Here's a complete agent that scrapes data, analyzes it, and sends results:

{
  "key": "your_api_key",
  "json_output": [
    {
      "type": "open tab",
      "target": "https://news.ycombinator.com"
    },
    {
      "type": "semanticScrape",
      "target": "top story headlines",
      "data": "headlines"
    },
    {
      "type": "gpt4",
      "prompt": "Summarize these headlines and identify key trends:",
      "input": ["headlines"],
      "data": "analysis"
    },
    {
      "type": "google_sheets_create",
      "URL": "sheet_url",
      "Sheet_Name": "news_analysis"
    },
    {
      "type": "google_sheets_add_row",
      "URL": "sheet_url",
      "Sheet_Name": "news_analysis",
      "data": ["{{analysis}}"]
    },
    {
      "type": "email",
      "to": "manager@company.com",
      "subject": "Daily News Analysis",
      "body": "Please find today's analysis attached.",
      "data": "analysis"
    }
  ],
  "goal": "Scrape news, analyze trends, save to sheets, and email results"
}

📡 Agent API Reference

POST /agents

Creates and runs a new agent.

Request:

{
  "key": "your_api_key",
  "json_output": [...],
  "goal": "description"
}

Response: Returns execution results and verification data.

🗺 Roadmap

Open Agent Cloud - Cloud-based execution Done!
Enhanced Video-to-Agent - Improved conversion accuracy Done!
Advanced Evaluations - Better testing for generalized agents
Improved Testing Loop - Self-healing automation
Full Open Source Backend - Complete local deployment Done!

🤝 Contributing

We welcome contributions!

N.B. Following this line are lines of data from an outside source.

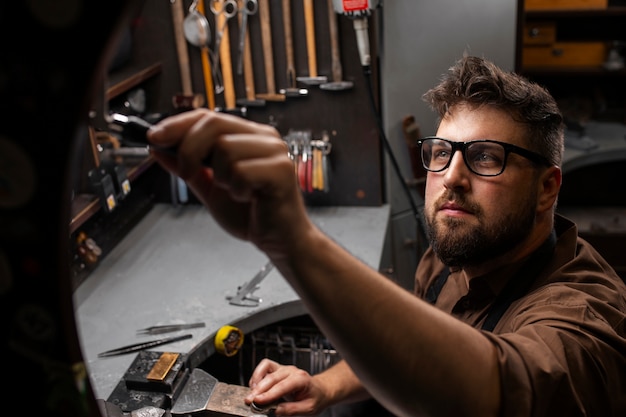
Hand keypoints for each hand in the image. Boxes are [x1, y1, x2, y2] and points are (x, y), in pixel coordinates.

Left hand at [147, 109, 310, 254]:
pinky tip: (248, 198)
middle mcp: (264, 138)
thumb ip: (187, 168)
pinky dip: (236, 190)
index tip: (155, 137)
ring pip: (225, 149)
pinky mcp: (281, 170)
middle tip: (188, 173)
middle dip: (189, 150)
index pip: (208, 116)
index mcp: (248, 136)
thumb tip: (159, 149)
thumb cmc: (251, 214)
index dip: (178, 124)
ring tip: (234, 191)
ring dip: (220, 177)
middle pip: (213, 125)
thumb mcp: (210, 188)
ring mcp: (275, 152)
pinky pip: (241, 171)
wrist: (278, 239)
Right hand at [245, 359, 331, 415]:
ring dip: (256, 379)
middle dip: (258, 390)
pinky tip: (254, 386)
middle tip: (249, 401)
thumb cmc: (315, 397)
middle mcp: (291, 371)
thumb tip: (276, 411)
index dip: (269, 394)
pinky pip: (264, 367)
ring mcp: (284, 369)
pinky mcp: (278, 369)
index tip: (258, 401)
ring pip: (266, 367)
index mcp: (301, 379)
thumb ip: (292, 410)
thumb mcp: (309, 408)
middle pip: (272, 377)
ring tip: (251, 392)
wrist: (320, 390)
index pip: (282, 386)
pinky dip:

Here's how you can help:

🚀 Get Started

Email rohan@cheatlayer.com for contributor access
Join our community discussions
Check out open issues and feature requests

🎯 Areas We Need Help

Evaluations for generalized agents
Testing loop improvements
Video-to-agent enhancement
Documentation and tutorials
Bug reports and fixes

📋 Development Setup

# Clone the repository
git clone https://github.com/rohanarun/Open-Agent-Studio.git

# Email: rohan@cheatlayer.com

💬 Support

📧 Email: rohan@cheatlayer.com
📚 Documentation: docs.cheatlayer.com
🐛 Issues: GitHub Issues
💡 Feature Requests: GitHub Discussions

🏆 Our Story

Founded during the pandemic to help people rebuild their businesses with AI, we were the first startup approved by OpenAI to sell GPT-3 for automation in August 2021. We invented "Semantic Targets" and achieved 97% accuracy with our Atlas-2 multimodal model.

Our Vision: In a future where AI can generate custom, secure, and free versions of expensive business software, we're building tools that level the playing field for everyone.